Welcome to the reproducible benchmark recipes repository for GPUs! This repository contains recipes for reproducing training and serving benchmarks for large machine learning models using GPUs on Google Cloud.
- Identify the model: Determine the model, GPU type, workload, framework, and orchestrator you are interested in.
- Select a recipe: Refer to the Support Matrix and find the recipe that matches your needs.
- Prepare your environment: Each recipe has instructions on setting up environment to run the benchmark.
- Run the benchmark: Follow the steps in the recipe to execute the benchmark.
- Analyze the results: At the end of the benchmark run, you'll get the resultant metrics and detailed logs for further analysis.
Models | GPU Machine Type | Framework | Workload Type | Orchestrator | Link to the recipe |
---|---|---|---|---|---|
GPT3-175B | A3 Mega (NVIDIA H100) | NeMo | Pre-training | GKE | Link |
- training/: Contains recipes to reproduce training benchmarks with GPUs.

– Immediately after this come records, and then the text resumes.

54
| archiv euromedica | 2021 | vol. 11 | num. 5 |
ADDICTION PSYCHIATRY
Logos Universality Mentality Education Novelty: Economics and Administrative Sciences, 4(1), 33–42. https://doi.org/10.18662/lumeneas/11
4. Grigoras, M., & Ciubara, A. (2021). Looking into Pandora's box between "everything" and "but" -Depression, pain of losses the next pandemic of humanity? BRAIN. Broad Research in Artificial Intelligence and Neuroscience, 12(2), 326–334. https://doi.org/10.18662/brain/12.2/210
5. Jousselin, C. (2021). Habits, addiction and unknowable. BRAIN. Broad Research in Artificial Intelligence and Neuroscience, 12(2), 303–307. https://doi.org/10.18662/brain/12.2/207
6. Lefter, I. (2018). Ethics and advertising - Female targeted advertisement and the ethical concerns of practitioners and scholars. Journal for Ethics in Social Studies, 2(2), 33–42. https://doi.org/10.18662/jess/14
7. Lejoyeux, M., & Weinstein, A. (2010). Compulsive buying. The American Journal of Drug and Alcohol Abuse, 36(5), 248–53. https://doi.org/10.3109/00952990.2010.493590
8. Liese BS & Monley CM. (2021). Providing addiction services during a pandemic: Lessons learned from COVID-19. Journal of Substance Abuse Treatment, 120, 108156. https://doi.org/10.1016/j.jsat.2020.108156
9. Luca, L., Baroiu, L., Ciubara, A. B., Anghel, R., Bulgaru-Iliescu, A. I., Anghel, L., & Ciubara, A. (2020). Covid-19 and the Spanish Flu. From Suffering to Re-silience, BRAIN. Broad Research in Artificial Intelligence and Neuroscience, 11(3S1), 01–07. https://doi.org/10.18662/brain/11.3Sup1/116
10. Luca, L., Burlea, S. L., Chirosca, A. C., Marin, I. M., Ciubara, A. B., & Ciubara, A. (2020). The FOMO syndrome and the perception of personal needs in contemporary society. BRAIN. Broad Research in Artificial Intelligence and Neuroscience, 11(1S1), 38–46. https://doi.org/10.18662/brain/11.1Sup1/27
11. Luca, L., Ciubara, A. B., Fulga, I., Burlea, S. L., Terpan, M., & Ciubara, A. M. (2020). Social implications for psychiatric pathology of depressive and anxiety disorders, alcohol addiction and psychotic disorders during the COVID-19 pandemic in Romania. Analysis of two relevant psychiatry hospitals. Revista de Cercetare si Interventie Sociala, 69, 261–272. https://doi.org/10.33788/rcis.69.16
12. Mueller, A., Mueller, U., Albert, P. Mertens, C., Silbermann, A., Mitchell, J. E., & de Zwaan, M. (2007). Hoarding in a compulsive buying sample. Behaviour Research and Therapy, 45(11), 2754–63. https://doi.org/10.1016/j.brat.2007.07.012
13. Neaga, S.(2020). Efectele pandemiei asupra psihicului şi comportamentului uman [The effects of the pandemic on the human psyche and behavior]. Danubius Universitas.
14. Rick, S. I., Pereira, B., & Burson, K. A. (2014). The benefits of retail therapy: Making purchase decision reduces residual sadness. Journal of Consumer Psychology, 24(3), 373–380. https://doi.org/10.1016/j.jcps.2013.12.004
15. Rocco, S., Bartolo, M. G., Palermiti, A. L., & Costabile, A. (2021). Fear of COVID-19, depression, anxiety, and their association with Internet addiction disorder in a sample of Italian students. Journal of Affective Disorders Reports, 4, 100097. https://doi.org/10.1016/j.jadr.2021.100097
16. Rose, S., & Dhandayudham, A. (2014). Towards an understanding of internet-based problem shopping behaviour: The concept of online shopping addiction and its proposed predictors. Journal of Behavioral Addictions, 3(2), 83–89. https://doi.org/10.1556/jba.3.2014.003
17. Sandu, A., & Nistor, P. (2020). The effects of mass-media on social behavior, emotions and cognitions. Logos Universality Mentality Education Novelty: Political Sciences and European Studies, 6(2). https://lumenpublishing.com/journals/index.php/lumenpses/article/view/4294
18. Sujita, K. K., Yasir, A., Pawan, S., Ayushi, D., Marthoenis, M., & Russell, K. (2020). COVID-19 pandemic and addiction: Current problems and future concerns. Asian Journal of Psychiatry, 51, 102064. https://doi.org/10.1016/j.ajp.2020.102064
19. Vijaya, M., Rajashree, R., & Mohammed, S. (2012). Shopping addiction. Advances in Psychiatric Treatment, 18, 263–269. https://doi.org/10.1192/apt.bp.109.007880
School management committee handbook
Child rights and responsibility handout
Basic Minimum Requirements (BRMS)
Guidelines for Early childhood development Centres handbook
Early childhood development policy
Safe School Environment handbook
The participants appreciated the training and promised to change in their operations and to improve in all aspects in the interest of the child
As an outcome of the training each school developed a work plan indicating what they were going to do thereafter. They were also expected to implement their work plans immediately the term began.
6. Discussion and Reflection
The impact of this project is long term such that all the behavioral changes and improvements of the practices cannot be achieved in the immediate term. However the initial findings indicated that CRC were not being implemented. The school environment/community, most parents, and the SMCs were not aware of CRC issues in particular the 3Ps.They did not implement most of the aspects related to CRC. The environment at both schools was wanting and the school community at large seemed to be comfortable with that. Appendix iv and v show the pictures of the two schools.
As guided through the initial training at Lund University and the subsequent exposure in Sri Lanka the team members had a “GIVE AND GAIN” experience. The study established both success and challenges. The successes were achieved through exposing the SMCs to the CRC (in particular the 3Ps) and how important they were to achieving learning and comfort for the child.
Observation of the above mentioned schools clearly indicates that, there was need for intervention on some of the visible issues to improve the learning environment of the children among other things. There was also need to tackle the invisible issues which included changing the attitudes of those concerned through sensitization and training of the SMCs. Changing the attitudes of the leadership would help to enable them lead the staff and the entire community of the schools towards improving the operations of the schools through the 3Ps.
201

- src/: Contains shared dependencies required to run benchmarks, such as docker files, helm charts.
- docs/: Contains documentation referred to in the recipes, such as explanation of benchmark methodologies or configurations.
If you have any questions or if you found any problems with this repository, please report through GitHub issues.
This is not an officially supported Google product. The code in this repository is for demonstrative purposes only.